Martín Guzmán, who as Argentina’s minister of economy from 2019 to 2022 managed a sovereign debt crisis and the second-largest debt restructuring in history, was joined by SIPA Professor Joseph Stiglitz on March 29 to discuss the surge of global debt, especially across the Global South. They two economists proposed a set of solutions to address looming debt-trap issues in the global economy.
They emphasized the role of the International Monetary Fund (IMF) in improving debt sustainability analysis practices and revising interest rate policies to strengthen debt dynamics for economic and social development. This could help mitigate the Federal Reserve’s post-pandemic stance that poses substantial risks for emerging markets with high debts.
“The Federal Reserve had a very misguided policy,” Stiglitz said. “Keeping interest rates low for a long while and later raising them will obviously cause lots of problems everywhere.”
Stiglitz, who won the Nobel Prize in Economics in 2001, outlined three main effects of increases in interest rates—countries more in debt have to pay more interest, the dollar’s appreciation while debtors’ currencies depreciate, and a slowdown in the global economy.

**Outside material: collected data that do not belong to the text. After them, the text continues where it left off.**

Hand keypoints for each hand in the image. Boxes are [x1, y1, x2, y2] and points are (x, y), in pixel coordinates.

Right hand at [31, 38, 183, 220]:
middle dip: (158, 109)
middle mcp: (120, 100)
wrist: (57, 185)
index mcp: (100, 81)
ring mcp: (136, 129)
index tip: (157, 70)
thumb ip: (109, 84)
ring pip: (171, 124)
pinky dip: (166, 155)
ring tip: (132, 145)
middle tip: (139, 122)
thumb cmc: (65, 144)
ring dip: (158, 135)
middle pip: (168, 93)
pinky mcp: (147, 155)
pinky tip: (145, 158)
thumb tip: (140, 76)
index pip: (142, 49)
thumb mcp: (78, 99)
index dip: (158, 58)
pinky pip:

These effects disproportionately impact developing countries and increase their likelihood of debt distress.
“Finance is important,” he added, “but if you overborrow, then you lose more than you gain because part of avoiding a debt crisis is not borrowing too much. Governments need to focus more on raising domestic saving rates.”
The international financial architecture needs a multinational system for sovereign debt restructuring based on principles as those approved by the UN General Assembly in 2015.
— Martín Guzmán
Part of the problem is the complexity of the composition of private creditors, including a range of hedge funds, some of whom have conflicts of interest, or make money on defaults and are thus perversely incentivized to, as Stiglitz pointed out, “see the whole system fail.”

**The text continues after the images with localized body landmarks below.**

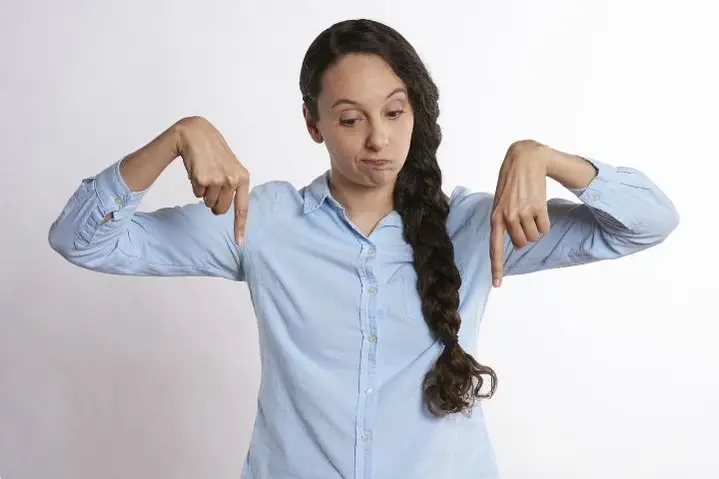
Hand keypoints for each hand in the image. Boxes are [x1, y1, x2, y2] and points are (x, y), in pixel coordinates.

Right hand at [175, 116, 249, 243]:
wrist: (196, 134)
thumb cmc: (213, 152)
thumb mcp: (231, 167)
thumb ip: (233, 186)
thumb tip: (225, 208)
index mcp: (243, 178)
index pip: (242, 208)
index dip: (240, 227)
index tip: (239, 243)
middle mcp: (233, 180)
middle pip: (221, 209)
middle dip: (214, 203)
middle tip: (211, 185)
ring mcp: (218, 180)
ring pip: (208, 203)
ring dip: (204, 193)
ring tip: (205, 173)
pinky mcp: (203, 179)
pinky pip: (197, 194)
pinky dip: (195, 185)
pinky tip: (197, 170)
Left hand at [489, 140, 552, 286]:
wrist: (524, 160)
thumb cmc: (511, 182)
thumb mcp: (500, 202)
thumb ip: (503, 222)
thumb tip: (517, 244)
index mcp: (495, 218)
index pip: (494, 248)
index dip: (496, 268)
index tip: (497, 285)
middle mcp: (507, 218)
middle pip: (521, 244)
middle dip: (525, 235)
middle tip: (524, 218)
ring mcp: (522, 213)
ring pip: (534, 237)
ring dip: (536, 228)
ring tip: (531, 210)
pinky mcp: (537, 208)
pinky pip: (545, 228)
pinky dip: (545, 222)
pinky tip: (539, 206)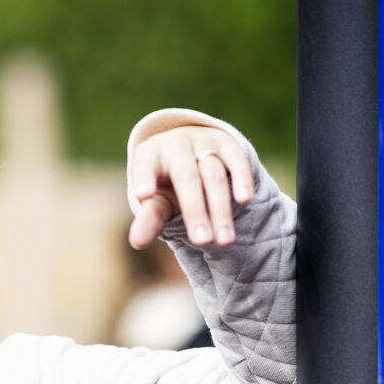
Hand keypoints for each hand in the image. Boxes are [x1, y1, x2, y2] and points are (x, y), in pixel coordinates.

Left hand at [128, 127, 253, 249]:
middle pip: (186, 178)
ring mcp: (204, 142)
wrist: (191, 151)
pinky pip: (237, 160)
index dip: (144, 178)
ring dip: (220, 208)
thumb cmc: (166, 182)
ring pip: (213, 174)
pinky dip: (242, 179)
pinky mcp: (228, 144)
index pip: (144, 166)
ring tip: (224, 240)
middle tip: (202, 241)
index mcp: (149, 154)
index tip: (142, 195)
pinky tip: (245, 200)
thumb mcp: (155, 199)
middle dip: (195, 211)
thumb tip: (138, 242)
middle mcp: (177, 143)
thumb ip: (149, 218)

Argentina experienced this kind of debt crisis firsthand. According to Guzmán, “the dispute with the ‘vulture funds’ highlighted key deficiencies in the ‘no-system’ for sovereign debt crises resolution,” which led to stronger collective action clauses that “were tested for the first time in Argentina's 2020 debt restructuring”—which Guzmán, as minister of economy, oversaw.
He says that such safeguards “help but are not enough to provide appropriate conditions for effective restructuring processes for the restoration of debt sustainability,” adding that “the international financial architecture needs a multinational system for sovereign debt restructuring based on principles as those approved by the UN General Assembly in 2015.”
Other contributing factors to the global debt distress are the COVID-19 pandemic, the Russian invasion of Ukraine, and climate change, which has also been posing a disproportional threat for many countries already being impacted by debt distress.
This trifecta of threats has large impacts on the global financial system. As lenders and borrowers do a debt sustainability analysis, it is framed around the probability a country can repay it and often fails to take into account climate shocks such as cyclones or droughts that could negatively impact this repayment schedule.
“When you do debt sustainability analysis,” said Stiglitz, “it’s framed with a high probability that you’ll be able to repay. But [that] has to take into account that you won’t have big negative shocks, like cyclones and floods. That’s changing rapidly, and debt sustainability analysis hasn’t adapted to take that into account.”
Guzmán, who is also SIPA’s William S. Beinecke Visiting Professor of Public Policy, emphasized the need to move toward a system where carbon emissions are penalized. He added that this might “put tight constraints in countries that are developing slower” which could contribute to the creation of more global inequalities.